I don’t want to just end things now without trying to help him. He’s aware of this issue and wants to get better.

2 comments
  1. Hitting things around you can actually be assault. The other person doesn’t have to touch YOU for it to be domestic violence, him acting violent NEAR you is enough to cause a reasonable person that they may be harmed.

    It might be hard to hear this… but these “anger issues” is just the “testing your boundaries” phase on the way to domestic violence.

    The difference is people with real anger issues suffer with outburst all over, even though they regularly experience embarrassing & negative consequences.

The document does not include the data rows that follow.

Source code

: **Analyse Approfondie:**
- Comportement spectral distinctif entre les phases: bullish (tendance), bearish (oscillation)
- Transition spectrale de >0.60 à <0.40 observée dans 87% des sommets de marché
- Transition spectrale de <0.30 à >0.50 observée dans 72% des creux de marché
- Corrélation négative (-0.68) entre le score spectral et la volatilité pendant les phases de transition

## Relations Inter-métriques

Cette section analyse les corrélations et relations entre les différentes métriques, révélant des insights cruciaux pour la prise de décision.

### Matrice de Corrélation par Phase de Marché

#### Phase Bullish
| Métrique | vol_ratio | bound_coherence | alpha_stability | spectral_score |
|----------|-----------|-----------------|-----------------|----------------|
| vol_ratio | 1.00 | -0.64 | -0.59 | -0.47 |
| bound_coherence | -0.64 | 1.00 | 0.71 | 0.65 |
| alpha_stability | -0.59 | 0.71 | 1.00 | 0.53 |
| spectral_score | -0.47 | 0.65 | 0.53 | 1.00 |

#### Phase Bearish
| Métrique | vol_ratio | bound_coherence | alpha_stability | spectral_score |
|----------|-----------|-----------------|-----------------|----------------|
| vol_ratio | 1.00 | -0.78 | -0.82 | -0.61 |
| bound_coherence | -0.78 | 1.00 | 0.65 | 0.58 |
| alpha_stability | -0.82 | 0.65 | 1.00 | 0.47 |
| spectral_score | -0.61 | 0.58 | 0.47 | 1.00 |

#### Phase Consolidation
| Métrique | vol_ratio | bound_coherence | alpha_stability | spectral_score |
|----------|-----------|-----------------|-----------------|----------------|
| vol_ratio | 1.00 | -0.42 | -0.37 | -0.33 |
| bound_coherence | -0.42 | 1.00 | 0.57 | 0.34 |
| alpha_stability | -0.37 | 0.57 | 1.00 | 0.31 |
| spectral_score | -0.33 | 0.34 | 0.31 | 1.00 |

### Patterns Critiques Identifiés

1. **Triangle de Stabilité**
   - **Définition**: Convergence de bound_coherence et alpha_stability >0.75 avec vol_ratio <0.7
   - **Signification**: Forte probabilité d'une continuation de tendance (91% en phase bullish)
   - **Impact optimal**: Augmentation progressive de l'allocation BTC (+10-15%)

    Most people see them the same way; easily flustered to the point where they ruin stuff for themselves at school, work, home, with family, with friends, at church, when doing charity stuff… they can’t shut it off.

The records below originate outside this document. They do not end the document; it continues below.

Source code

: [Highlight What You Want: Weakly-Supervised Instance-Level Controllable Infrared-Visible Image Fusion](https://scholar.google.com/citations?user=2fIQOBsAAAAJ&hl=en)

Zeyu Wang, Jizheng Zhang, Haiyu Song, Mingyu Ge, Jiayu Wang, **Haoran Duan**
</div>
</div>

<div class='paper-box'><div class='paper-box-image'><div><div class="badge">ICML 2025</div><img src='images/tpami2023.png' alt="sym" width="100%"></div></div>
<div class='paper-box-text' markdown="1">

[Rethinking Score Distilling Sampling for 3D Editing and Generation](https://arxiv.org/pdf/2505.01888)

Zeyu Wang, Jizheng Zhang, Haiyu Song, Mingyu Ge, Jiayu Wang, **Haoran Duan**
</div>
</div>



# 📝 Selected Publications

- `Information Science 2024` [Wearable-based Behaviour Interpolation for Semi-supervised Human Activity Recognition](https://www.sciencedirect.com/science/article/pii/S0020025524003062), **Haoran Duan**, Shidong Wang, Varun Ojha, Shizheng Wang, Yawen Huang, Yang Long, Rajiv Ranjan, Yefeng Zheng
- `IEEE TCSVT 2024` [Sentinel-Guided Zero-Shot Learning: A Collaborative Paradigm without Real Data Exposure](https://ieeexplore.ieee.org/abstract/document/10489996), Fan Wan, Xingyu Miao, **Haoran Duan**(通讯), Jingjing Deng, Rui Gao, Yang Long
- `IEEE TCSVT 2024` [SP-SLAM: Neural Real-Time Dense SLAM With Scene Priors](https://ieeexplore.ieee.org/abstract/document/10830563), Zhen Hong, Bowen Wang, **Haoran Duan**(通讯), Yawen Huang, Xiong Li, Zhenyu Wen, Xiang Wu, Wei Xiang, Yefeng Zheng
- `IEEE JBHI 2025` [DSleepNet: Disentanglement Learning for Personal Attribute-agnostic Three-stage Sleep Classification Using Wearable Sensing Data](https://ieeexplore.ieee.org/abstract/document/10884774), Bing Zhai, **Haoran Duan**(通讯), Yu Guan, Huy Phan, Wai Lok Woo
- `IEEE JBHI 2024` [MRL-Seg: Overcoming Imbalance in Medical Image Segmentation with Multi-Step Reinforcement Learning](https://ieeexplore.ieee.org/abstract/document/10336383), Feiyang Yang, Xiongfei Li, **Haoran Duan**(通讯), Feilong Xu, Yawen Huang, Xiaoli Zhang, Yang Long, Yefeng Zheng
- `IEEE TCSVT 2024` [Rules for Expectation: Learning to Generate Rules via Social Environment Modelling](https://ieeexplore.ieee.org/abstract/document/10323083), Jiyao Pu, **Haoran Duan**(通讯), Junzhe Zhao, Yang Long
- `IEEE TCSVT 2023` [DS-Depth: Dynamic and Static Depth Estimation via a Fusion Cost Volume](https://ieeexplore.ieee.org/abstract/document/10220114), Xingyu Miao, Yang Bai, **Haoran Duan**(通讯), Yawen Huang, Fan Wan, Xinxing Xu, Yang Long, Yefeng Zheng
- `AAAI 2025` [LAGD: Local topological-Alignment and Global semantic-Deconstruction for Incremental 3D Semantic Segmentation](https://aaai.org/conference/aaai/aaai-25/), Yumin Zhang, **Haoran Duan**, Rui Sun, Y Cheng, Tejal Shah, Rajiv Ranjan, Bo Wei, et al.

    The guy who is abusive, but hides behind “anger issues” will hide his outbursts when it could hurt him socially or professionally. They are only showing you the dark side, everyone else is shown the solid worker, caring son, or generous friend. They are excessively worried about what other people would think, so any attempt to record the outbursts and he will turn on YOU.

    Your instinct to accommodate his tantrums makes you a very attractive victim to hurt.

    Domestic violence is especially nasty, because it uses the victims best qualities to turn into weapons against them. Patience, a willingness to fight for love, forgiveness, etc all become ingrown… like a tree wrapping it’s branches in towards your center, into a cage.

    The stage you are in is testing, he’s seeing ic hd can mold you into someone who diminishes herself to keep the peace. That you will step backwards enough times until he has you cornered.

    When they feel you are trapped, it gets worse. Moving in together, he gets a little worse, get pregnant, sadly it often gets much worst etc.

    Run.

  2. It is not your responsibility nor is it in your power to cure *his* anger problem. If he genuinely wants to get better, he needs to seek counseling and put in the work to change. Most people who say they want to get better don’t actually care enough to do anything. Please don’t resign yourself to walking on eggshells and letting him treat you like shit.